The congressional conference committee negotiating differences between the U.S. House and U.S. Senate versions of the GOP tax reform bill, the Tax Cuts and Jobs Act, released the final version of the bill on Friday, December 15 (the “Conference Bill”). Both houses of Congress are expected to vote on the Conference Bill this week. For previous coverage of the House and Senate versions of the Tax Cuts and Jobs Act, click here. Significant highlights of the Conference Bill include: 

  • Individuals would be subject to seven income tax brackets with a top tax rate of 37%, down from the current 39.6%. 

  • The ability of individuals to deduct state and local income and property taxes would be capped at US$10,000. 

  • The corporate tax rate would be reduced to 21%, from a current top rate of 35%, beginning in 2018. Consistent with the general approach taken in both the House and Senate bills, tax deductions for interest expense by a business would be limited to the amount of the business’s interest income earned plus 30% of adjusted taxable income. 

  • Similar to the House and Senate bills, the Conference Bill moves the U.S. closer to a territorial system by excluding 100% of the foreign-source portion of the dividends received by U.S. corporations from 10%-or-more owned foreign corporations, subject to holding period requirements. 

  • The Conference Bill also follows the House and Senate bills in subjecting U.S. shareholders of a foreign corporation to immediate taxation on the foreign corporation’s previously untaxed foreign earnings, with the Conference Bill adopting a tax rate of 15.5% for earnings held in cash or cash equivalents and 8% for the remainder. 

  • Qualified business income from passthrough entities would be entitled to preferential tax treatment, generally following the approach taken in the Senate version of the bill, although the percentage of the deduction allowable would be 20% instead of 23% as under the Senate version. Income qualifying for this deduction would have an effective maximum federal income tax rate of 29.6%, down from the current 39.6%. An exclusion for income derived from specified service businesses and a limitation based on wages paid or wages paid plus a capital element are phased in above certain income thresholds (US$157,500, or US$315,000 for a joint return). 

  • The corporate alternative minimum tax (“AMT”) would be repealed and the individual AMT would be retained, although the exemption amount and phaseout thresholds for the individual AMT would be increased. 
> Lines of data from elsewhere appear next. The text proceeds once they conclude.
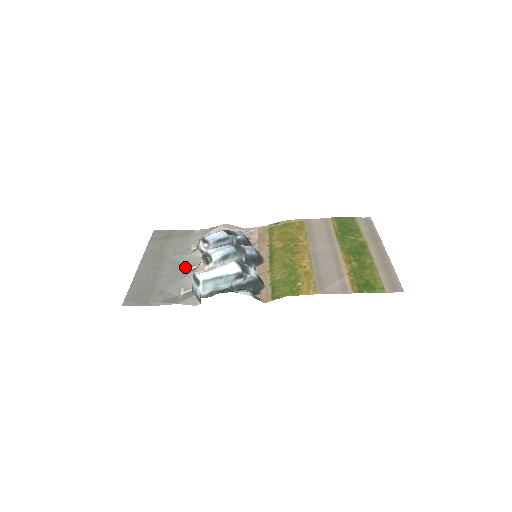
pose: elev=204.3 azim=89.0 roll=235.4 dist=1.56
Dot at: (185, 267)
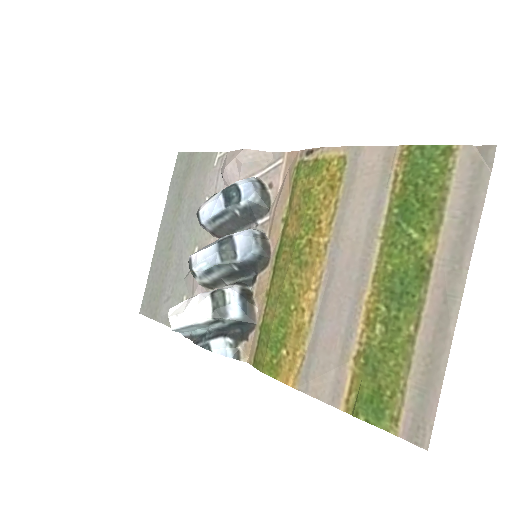
Dot at: (193, 250)
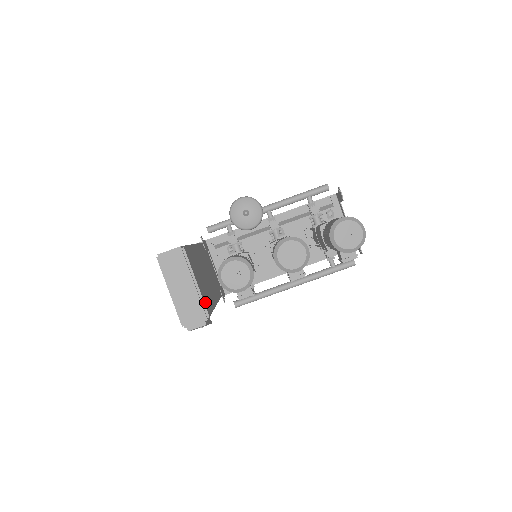
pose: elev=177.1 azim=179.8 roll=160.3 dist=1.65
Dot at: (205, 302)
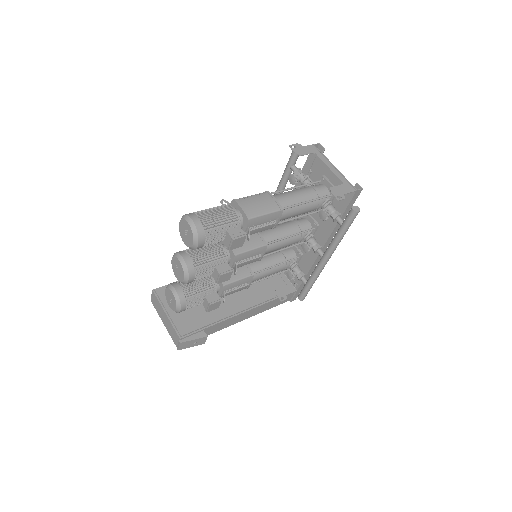
Dot at: (180, 324)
  • Consistent with the general approach taken in both the House and Senate versions of the bill, net operating losses (“NOLs”) will have an indefinite carryforward and no carryback. The Conference Bill follows the Senate bill in limiting the NOL deduction to 80% of taxable income (although this 80% limitation would apply beginning in 2018, not in 2023 as under the Senate bill), and in declining to increase carried forward NOLs by an interest factor as was proposed in the House bill. 

  • The limit on the deductibility of home mortgage interest for any mortgage incurred after December 15, 2017 would be reduced to acquisition indebtedness of US$750,000, down from the current limit of US$1 million. 
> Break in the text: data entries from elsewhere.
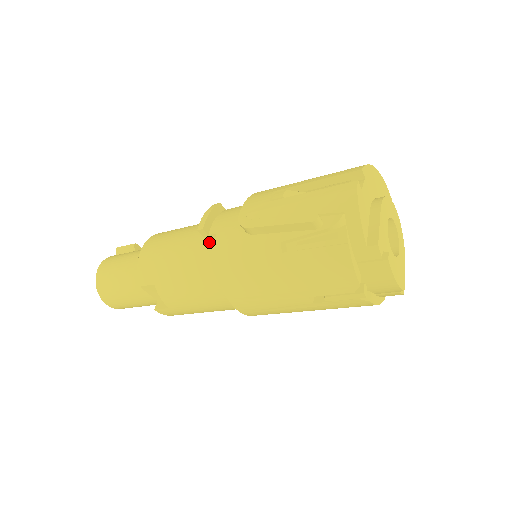
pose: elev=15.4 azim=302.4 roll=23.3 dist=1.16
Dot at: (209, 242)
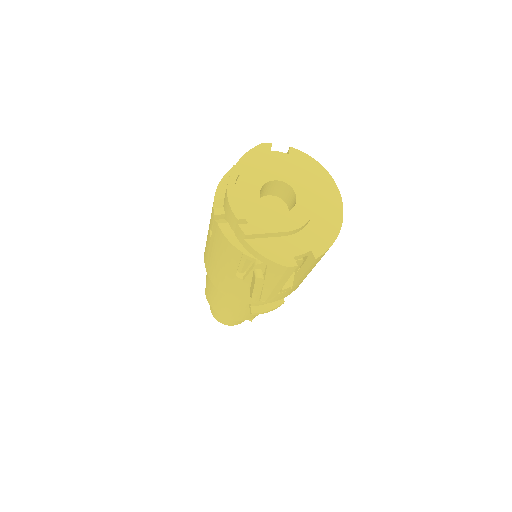
Dot at: occluded
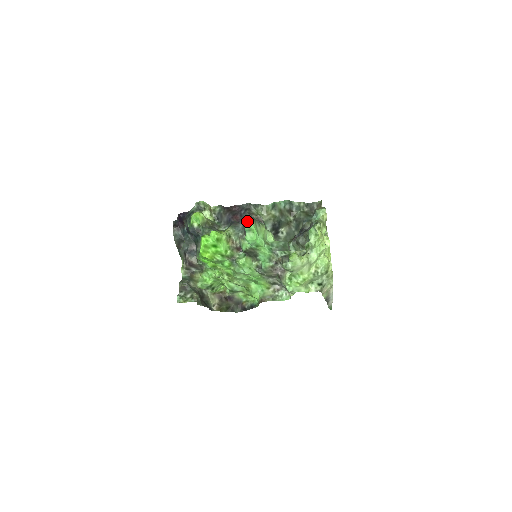
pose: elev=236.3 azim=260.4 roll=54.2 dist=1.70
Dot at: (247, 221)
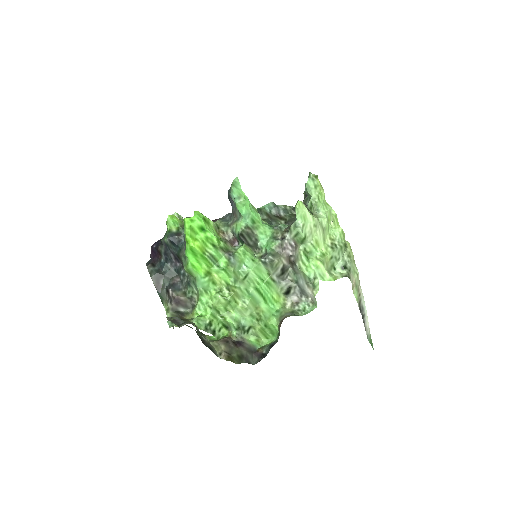
Dot at: (233, 182)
  • In contrast to the Senate bill, the Conference Bill does not require taxpayers to use the first-in-first-out (“FIFO”) method of identifying securities which are sold. 

  • The estate and gift tax exemption would be doubled, from approximately US$5.5 million to approximately US$11 million. 
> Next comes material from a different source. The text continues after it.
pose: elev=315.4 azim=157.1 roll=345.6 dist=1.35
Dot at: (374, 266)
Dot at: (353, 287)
  • The shared responsibility payment for individuals failing to maintain minimum essential coverage would be eliminated, effectively repealing the individual mandate under the Affordable Care Act. 

  • Consistent with the Senate bill, the provisions of the Conference Bill relating to the taxation of individuals (including the new individual tax brackets, the preferential treatment of qualified business income from passthrough entities, the increased gift and estate tax exemption, and the provisions relating to the individual AMT) expire after 2025.